Fused Kernel Implementation
MicroMix integrates a fused reorder-and-quantize operation within the GEMM kernel, minimizing memory access irregularities and overhead. The kernel suite, built on CUTLASS, supports arbitrary mixing ratios of MXFP4, MXFP6, and MXFP8, with dequantization deeply fused into MMA instructions for maximal throughput.
Experimental Results
Accuracy and Robustness
MicroMix retains over 95% of FP16 accuracy on zero-shot tasks and over 90% on five-shot MMLU, with perplexity degradation within 20%. On code generation (Human-Eval) and mathematical reasoning (GSM8K, MMLU-STEM, CMATH), MicroMix incurs less than 3% accuracy drop compared to FP16, and in some cases surpasses FP16 and FP8 baselines.
Efficiency and Scalability
MicroMix achieves 8–46% kernel-level acceleration over TensorRT-FP8 on RTX 5070Ti and 16–46% on RTX 5090. Transformer block execution speed increases by 6–29%, and end-to-end throughput improves by 3.5–9.7%, with peak memory usage reduced by ~20%. The fused reorder-and-quantize operation accounts for 7–17% of runtime, with FP4 GEMM dominating the compute profile.
Variants of MXFP6 and MXFP8 (E3M2, E4M3, E5M2) were evaluated, with E3M2 (MXFP6) yielding up to 5% higher accuracy than E2M3. Calibration dataset choice (WikiText2, Pile, Human-Eval) had negligible impact on performance, with fluctuations within 1%.
Implementation Considerations
- Hardware Requirements: MicroMix is optimized for NVIDIA Blackwell architecture, requiring FP4 Tensor Core support. The kernel suite is built on CUTLASS and TensorRT-LLM.
- Memory Efficiency: Average bit-width per element is 5.2–5.5 across tested models, with significant memory savings over FP16.
- Deployment: Offline calibration and weight quantization are one-time costs; online activation reordering is efficiently fused with quantization.
- Scalability: The method generalizes across Llama and Qwen model families, batch sizes, and sequence lengths.

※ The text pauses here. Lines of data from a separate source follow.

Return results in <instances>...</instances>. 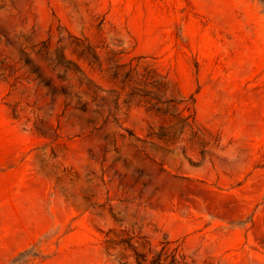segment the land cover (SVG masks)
I'll return each mask as SVG.
<instances>
[{
  "label": "rangeland",
  "instance_id": "1",
  "mask_svg": "<svg viewBox=\"0 0 264 264\" xmlns=\"http://www.w3.org/2000/svg\"><path fill=\"white\" fill-rule=\"evenodd\" d=\"M1 264H264V0H0Z\"/></svg>",
  "mask_w": 264,
  "mask_h": 264
},
{
  "label": "crops",
  "instance_id": "2",
  "mask_svg": "<svg viewBox=\"0 0 264 264\" xmlns=\"http://www.w3.org/2000/svg\"><path fill=\"white\" fill-rule=\"evenodd\" d=\"M6 236L3 238V234L0 233V264L8 260L9 257L14 256L21 248L17 242L11 239L13 234H7Z\"/></svg>",
  "mask_w": 264,
  "mask_h": 264
}]
</instances>
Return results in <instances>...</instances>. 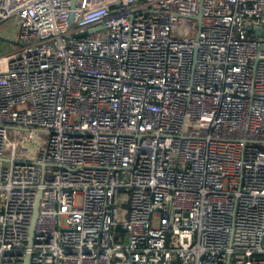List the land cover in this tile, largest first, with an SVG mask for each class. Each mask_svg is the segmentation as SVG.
Here are the masks:
<instances>
[{
    "label": "built area",
    "instance_id": "built-area-1",
    "mask_svg": "<svg viewBox=\"0 0 264 264\" xmlns=\"http://www.w3.org/2000/svg\"><path fill=\"white\" fill-rule=\"evenodd\" d=\"M7 38L0 264H264V0H0Z\"/></svg>",
    "mask_w": 264,
    "mask_h": 264
},
{
    "label": "water",
    "instance_id": "water-1",
    "mask_svg": "<svg viewBox=\"0 0 264 264\" xmlns=\"http://www.w3.org/2000/svg\"><path fill=\"white\" fill-rule=\"evenodd\" d=\"M76 0H73V5L75 4ZM40 198H41V193H39L37 197V201L35 204L34 212H33V217L30 225V239L27 243L28 247L32 246V241H33V234H34V229H35V222L39 214V205H40ZM25 264H30V255L28 254L26 257Z\"/></svg>",
    "mask_w": 264,
    "mask_h": 264
},
{
    "label": "rangeland",
    "instance_id": "rangeland-1",
    "mask_svg": "<svg viewBox=\"0 0 264 264\" xmlns=\"http://www.w3.org/2000/svg\"><path fill=\"white\" fill-rule=\"evenodd\" d=\"M14 48H15V46L9 42L8 38L5 40H0V51L2 53L11 52ZM119 203H120V206H118V207H119L120 213L123 214L125 211V207H126V198H125L123 193H121V195H120Z\"/></svg>",
    "mask_w": 264,
    "mask_h": 264
}]
</instances>
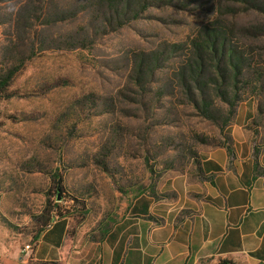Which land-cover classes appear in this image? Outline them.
<instances>
[{
  "label": "rangeland",
  "instance_id": "obj_1",
  "mask_svg": "<svg viewBox=\"0 0 264 264\" xmlns=\"http://www.w3.org/2000/svg\"><path fill=\"white\" fill-rule=\"evenodd\" d=\"M99 1L0 0V79L19 67L0 98V256L34 248L49 203L67 216V245L94 246L140 192L192 180L197 158L235 129L264 147V90L222 128L175 76L191 40L218 22L264 77V14L235 13L248 8L237 0H145L137 19H119Z\"/></svg>",
  "mask_w": 264,
  "mask_h": 264
},
{
  "label": "crops",
  "instance_id": "obj_2",
  "mask_svg": "<svg viewBox=\"0 0 264 264\" xmlns=\"http://www.w3.org/2000/svg\"><path fill=\"white\" fill-rule=\"evenodd\" d=\"M235 132L232 157L225 148L202 155L206 179L181 175L139 195L94 246L67 245V218L58 219L32 252L0 264H264V175L251 136ZM257 161L264 170V147Z\"/></svg>",
  "mask_w": 264,
  "mask_h": 264
},
{
  "label": "trees",
  "instance_id": "obj_3",
  "mask_svg": "<svg viewBox=\"0 0 264 264\" xmlns=\"http://www.w3.org/2000/svg\"><path fill=\"white\" fill-rule=\"evenodd\" d=\"M173 0H166L164 3L171 4ZM241 4H246L248 8L237 9V12L258 11L264 14V5H260L255 0H237ZM163 3V2H162ZM150 4L144 0V3H138L136 0H100L98 6L108 11L109 15L121 19L123 16L137 19L140 13ZM141 6V11L136 7ZM123 21V20H122ZM264 33V28L258 29ZM234 36L221 23H214L210 26H204L198 35L191 40L188 48V55L185 62L177 69L176 77L183 90L181 94L186 97V101L192 104L200 115L210 121L220 123L222 128L231 125L236 114V108L244 100L246 93L249 97L259 96L264 90L263 74L252 70L251 62L247 58L245 51L239 44L234 43ZM155 67L159 64L158 57H151ZM144 62L139 63V71H142ZM249 70V72H246ZM19 67L10 70L2 79H0V98L6 94ZM244 89V90H243ZM246 91V92H245ZM217 101L225 104L228 112L223 114L215 109ZM227 141L221 147L225 148L230 157L234 155L232 138L228 135ZM262 146L254 147L256 159V175H264L258 165V156ZM197 174L201 180L206 179L201 169V162L197 158ZM61 185V182H57ZM59 193V189L57 190ZM145 192H140L142 195ZM59 206L50 204L40 217V229L34 236L33 241L37 242L44 231H46L55 220L65 219L67 216L59 215ZM110 230L104 231L101 242ZM32 264V262H30ZM33 264H56L47 262H37Z\"/></svg>",
  "mask_w": 264,
  "mask_h": 264
},
{
  "label": "built area",
  "instance_id": "obj_4",
  "mask_svg": "<svg viewBox=\"0 0 264 264\" xmlns=\"http://www.w3.org/2000/svg\"><path fill=\"white\" fill-rule=\"evenodd\" d=\"M26 253L30 252L31 251V247L30 246H26L25 249Z\"/></svg>",
  "mask_w": 264,
  "mask_h": 264
}]
</instances>
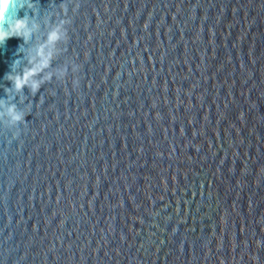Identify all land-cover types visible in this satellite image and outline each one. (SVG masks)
<instances>
[{"label":"water","instance_id":"obj_1","mask_svg":"<svg viewBox=\"0 0 264 264\" xmlns=\"http://www.w3.org/2000/svg\"><path fill=\"white\" fill-rule=\"evenodd\" d=\"M38 2L80 68L0 120V264H264V0Z\"/></svg>","mask_w":264,"mask_h":264},{"label":"clouds","instance_id":"obj_2","mask_svg":"<svg viewBox=\"0 0 264 264\" xmlns=\"http://www.w3.org/2000/svg\"><path fill=\"white\" fill-rule=\"evenodd\" d=\"M76 7L78 5L73 7V11ZM59 8L64 12L63 17L54 10L41 16L38 0H0V45L13 36L20 37L23 41L16 49L17 54L23 55H18L12 61L10 71L3 77V80L10 82V86L0 84L5 93V96L0 97V120L9 127L26 122L25 117L30 113L32 106L29 96H35L54 78L63 82L69 71L76 73L80 68V65L70 58H66L64 63L59 65L53 63L66 51L61 44H66L68 40L66 25L71 22L67 15L68 4L61 3ZM21 9L25 10L23 16L18 15ZM29 9L31 15L28 14ZM53 15L57 17L55 22L50 19ZM42 23L45 29L43 32ZM78 84L79 79L73 76V87ZM26 88L28 95L25 94ZM20 104H23V107H20ZM17 135L19 129L13 133V136Z\"/></svg>","mask_w":264,"mask_h":264}]
</instances>
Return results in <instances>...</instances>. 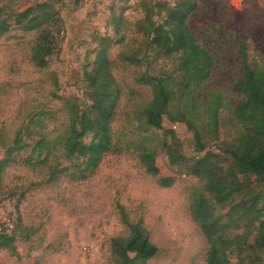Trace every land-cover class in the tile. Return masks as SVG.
Returning a JSON list of instances; mask_svg holds the SVG:
<instances>
[{"label":"trees","instance_id":"1","mask_svg":"<svg viewBox=\"0 0 264 264\" xmlns=\"http://www.w3.org/2000/svg\"><path fill=\"white\" fill-rule=\"evenodd\" d=\"M198 5V0H178L173 5L140 0L144 17L135 23L125 17L126 8L112 14L114 35L96 38L95 58L84 71L89 105L82 108L76 100H65L68 125L54 140L42 133L45 124L34 117L9 140L0 133L4 152L0 179L8 169L23 166L45 171L50 184L62 178L86 181L107 154L122 151L113 133L122 89L110 55L132 34L137 46L124 47L118 57L128 65L146 66L135 81L151 89L152 99L135 108V138L130 142L146 172L157 177L162 187L175 183L176 178L161 176L157 158L162 149L171 167L201 181L191 194L190 209L208 244L207 264H234L232 258L237 264H264V58L250 55L247 34L228 33L236 37L231 98L223 88L212 86L225 48L220 41L206 44L191 26ZM61 24L49 0L23 11L0 5V39L15 28L36 33L30 60L40 70L48 69L51 58L60 52ZM159 61H172L173 68L156 70L154 63ZM224 115L233 126V136L217 151L208 150L220 140ZM165 117L192 133L194 158L183 154L173 129L163 132L160 148L153 146L152 134L163 130ZM117 210L125 233L110 241L112 264H148L159 250L144 220H132L121 204ZM13 230H0V252L16 251Z\"/></svg>","mask_w":264,"mask_h":264},{"label":"rangeland","instance_id":"2","mask_svg":"<svg viewBox=\"0 0 264 264\" xmlns=\"http://www.w3.org/2000/svg\"><path fill=\"white\" fill-rule=\"evenodd\" d=\"M43 0H0L17 11ZM58 10L62 24L57 39L60 52L51 58L50 67L37 69L30 60L36 33L15 28L0 39V133L7 140L34 117L45 124L42 131L50 140L61 135L68 125L67 99L82 108L89 105L84 71L94 60L98 36H113L112 14L132 23L142 19L140 0H49ZM169 2L178 0H154ZM198 9L190 24L203 42L220 41L225 48L212 86L228 93L237 67L236 37L247 34L250 55L264 58V0H198ZM137 37L128 35L125 45L111 51L114 76L122 89V98L113 123V133L122 151L107 154L97 171L86 181L62 178L50 184L45 171L23 166L8 169L0 179V222L10 221L16 236V251L0 252V264H112L110 241L125 233L117 210L123 205L134 221L143 219L151 233L158 255L148 264H207L208 244L195 223L190 197L200 180L184 175L169 164L165 151L159 149L157 164L161 176L176 178L168 188L146 172L131 145L135 135V108L149 102L152 92L135 79L146 71L122 63L119 54L126 46L135 47ZM172 61L154 63L156 70L172 69ZM220 140L209 145L217 151L222 142L232 138L234 129L223 117ZM173 129L190 158L196 153L192 133L184 124L164 118L163 130L154 131L153 146L160 148L163 132ZM90 139L87 138L88 142ZM0 147V160L3 158ZM59 155V154H58ZM234 264L238 261L232 258Z\"/></svg>","mask_w":264,"mask_h":264},{"label":"built area","instance_id":"3","mask_svg":"<svg viewBox=\"0 0 264 264\" xmlns=\"http://www.w3.org/2000/svg\"><path fill=\"white\" fill-rule=\"evenodd\" d=\"M86 3H91L93 2V0H84ZM12 229L13 228V225L10 223V221H6L4 223H1L0 222V230H3V229Z\"/></svg>","mask_w":264,"mask_h":264}]
</instances>
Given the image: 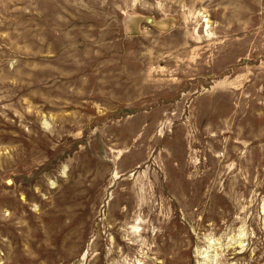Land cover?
<instances>
[{
    "label": "rangeland",
    "instance_id": "1",
    "mask_svg": "<svg viewBox=\"0 0 264 264\" xmlns=\"http://www.w3.org/2000/svg\"><path fill=\"white\" fill-rule=\"evenodd\" d=\"M0 264H264V0H0Z\"/></svg>",
    "mask_w": 264,
    "mask_h": 264
}]
</instances>
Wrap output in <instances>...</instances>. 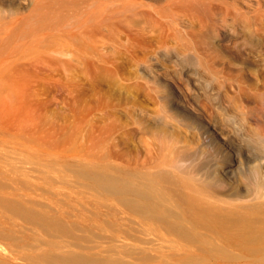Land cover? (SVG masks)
I'll return each mask as SVG.
<instances>
[{"label": "rangeland", "instance_id": "rangeland-1", "mask_svg": "<svg viewBox=\"0 0 264 264\" xmlns=\"http://www.w3.org/2000/svg\"><path fill=\"white\" fill-rule=\"evenodd\" d=\"M254 3L0 0V264H54L42 253L50 238L61 239L13 204L78 222L81 229L74 233L82 239L74 246L71 237L61 236L63 249L97 257L95 264L126 261L132 249L140 254L139 242L133 244L139 223L124 218L117 197L94 187L82 167L138 177L167 169L176 177L175 184L163 183L177 187L173 199L178 190L203 207L228 204L175 167L197 157L196 145L187 119L152 74L190 76L208 94L200 102L219 101L229 109L248 150L264 159V52L253 64L236 61L230 52L246 40L264 46V3ZM200 162L214 168L209 159ZM256 194L254 189L248 198ZM95 210L104 229L91 224ZM262 215L249 216L256 230L250 245H264ZM147 250L139 255L143 264H169L167 249L165 259L151 258L155 252ZM204 256L197 253L187 264L225 262ZM171 258L170 264L184 259Z\"/></svg>", "mask_w": 264, "mask_h": 264}, {"label": "bare ground", "instance_id": "bare-ground-1", "mask_svg": "<svg viewBox=\"0 0 264 264\" xmlns=\"http://www.w3.org/2000/svg\"><path fill=\"white\" fill-rule=\"evenodd\" d=\"M254 2L255 7V4L260 6L264 3V0H254ZM260 16L264 22V13ZM243 42L245 43L244 45L237 44L230 50L232 57L238 62L247 60L250 64L256 63L257 58L261 57V51L264 52V46L262 47L261 45L262 42L252 40ZM152 75L164 87L166 99L171 104L176 105L175 108L180 110V112H177L183 118L189 119L188 121L186 120V123L191 128L190 136L196 145L195 152L197 157H187L189 160L186 159L187 162L183 160L186 163L182 164L181 162L180 164L182 165L177 164L176 161L175 167L185 173L186 176L188 174L191 181L196 182L199 190L203 191V189H206L207 192L210 191L219 199H225L228 204H213L215 206L214 209L210 208L211 205L203 207L204 205L201 202L198 204L188 197L185 199L178 190L176 191L177 197L173 199L170 195L175 192L177 187H167L163 183L175 184L176 177L167 169L147 173L143 177H138L125 171L112 173L98 167H82L79 172L87 176L94 187L114 194L119 201L118 208L120 205L119 212L122 213V216L139 223V226L137 224L138 236H136V232L135 234L132 232V234L134 237L136 236V243L133 242V244H138L137 242H139V249H142V254L144 249L154 250L152 252L155 253L148 256L151 258L153 255L156 257L161 256V258L162 256L165 258L168 256L169 262L167 263L169 264L172 262L169 260L171 256L180 257V260L181 257L184 258L181 260L183 264L193 262L197 253L204 254L208 258H228L227 264H264V245H250L253 241V236L256 235V230L253 226V221L249 217L251 214L264 215V159H261L259 154H254L248 150L246 143L242 139L241 128L235 123V116L229 109L225 108L219 101L214 102L215 105L209 102H200L199 96L205 97V94L206 96L208 94L205 92L201 93L197 83L190 76L178 71H162ZM205 159L211 160L214 163V168L211 170L206 169V166H203L200 162V160ZM254 189L257 190V194L248 198V195ZM13 206L30 219L41 221L53 237L61 238L49 239L48 246L42 253L44 258L54 264H95L99 262L97 257L81 255L71 248L63 249L65 241H63L61 236L71 237V245L74 246H77L78 240L82 239L81 236L74 233L75 229H81L78 222L67 223L60 217L44 209L40 210L39 208L38 210V208L33 206L24 207L19 204H13ZM97 213L98 210L92 211L91 218L93 221L91 224L104 229L101 225V220L97 218ZM263 215L262 220L264 221ZM117 235L119 234L114 236L116 237ZM133 235H130V238ZM122 240L125 241L124 239ZM233 241L247 250L237 253V251L241 250V247L235 246L236 244H229L233 243ZM126 244L128 245V243ZM244 245L250 246L245 248L243 247ZM117 246L119 245L117 244ZM232 246H234V249L238 248L236 253L231 251ZM130 247L133 248V246ZM164 249H167L166 251L170 253V258L167 252L163 251ZM129 250L127 251L130 252L131 250ZM133 250H135L134 253L137 252L135 256L141 254V252L138 254L139 251L137 249ZM150 250H147V252ZM175 252L178 253V256L174 255ZM130 253L128 254L130 255ZM134 253L132 252L130 257L126 253V261L123 258V260L121 258L117 260V257L115 259L116 263L143 264L142 260L145 259H143V255L139 256V258L136 256L137 259L132 256ZM248 253L252 257L247 255ZM115 254H111V256H116ZM131 257L134 259L127 260V258ZM176 257L174 260L171 258V260H177ZM111 258H108V260L110 261ZM105 259L107 260V258ZM105 259V262H103L109 263ZM240 259H242L241 262ZM200 260H203V258ZM163 261L165 262L166 259ZM152 262L154 261L151 260L150 263ZM177 262L174 264H178ZM225 262L222 264H226ZM208 263L210 262H205V264ZM215 263L217 264V262ZM154 264L159 263L156 262Z\"/></svg>", "mask_w": 264, "mask_h": 264}]
</instances>
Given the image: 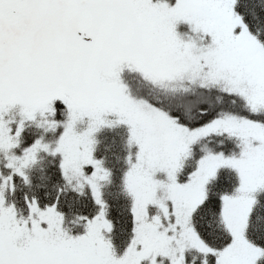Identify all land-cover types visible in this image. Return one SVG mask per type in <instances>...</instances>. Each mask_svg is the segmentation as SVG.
<instances>
[{"label":"snow or ice","instance_id":"snow-or-ice-1","mask_svg":"<svg viewBox=\"0 0 264 264\" xmlns=\"http://www.w3.org/2000/svg\"><path fill=\"white\" fill-rule=\"evenodd\" d=\"M0 264H264V0H0Z\"/></svg>","mask_w":264,"mask_h":264}]
</instances>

Implications and Future Directions
MicroMix demonstrates that hardware-algorithm co-design, leveraging MX data formats and adaptive precision allocation, can substantially improve both accuracy and efficiency of LLM inference. The explicit management of quantization error via thresholding and channel-wise adaptivity sets a new standard for mixed-precision quantization. Future work may explore dynamic online calibration, integration with training pipelines, and extension to other hardware platforms supporting flexible precision formats. The approach is also amenable to further granularity in precision assignment and could be combined with pruning or low-rank compression for additional gains.
Conclusion
MicroMix provides an efficient, adaptive mixed-precision quantization framework for LLMs, co-designed with hardware capabilities of modern GPUs. By integrating quantization error management, offline calibration, and fused kernel operations, MicroMix achieves state-of-the-art accuracy and significant speedups over existing baselines. The method is robust across tasks, models, and datasets, and sets a foundation for future research in hardware-aware quantization and efficient LLM deployment.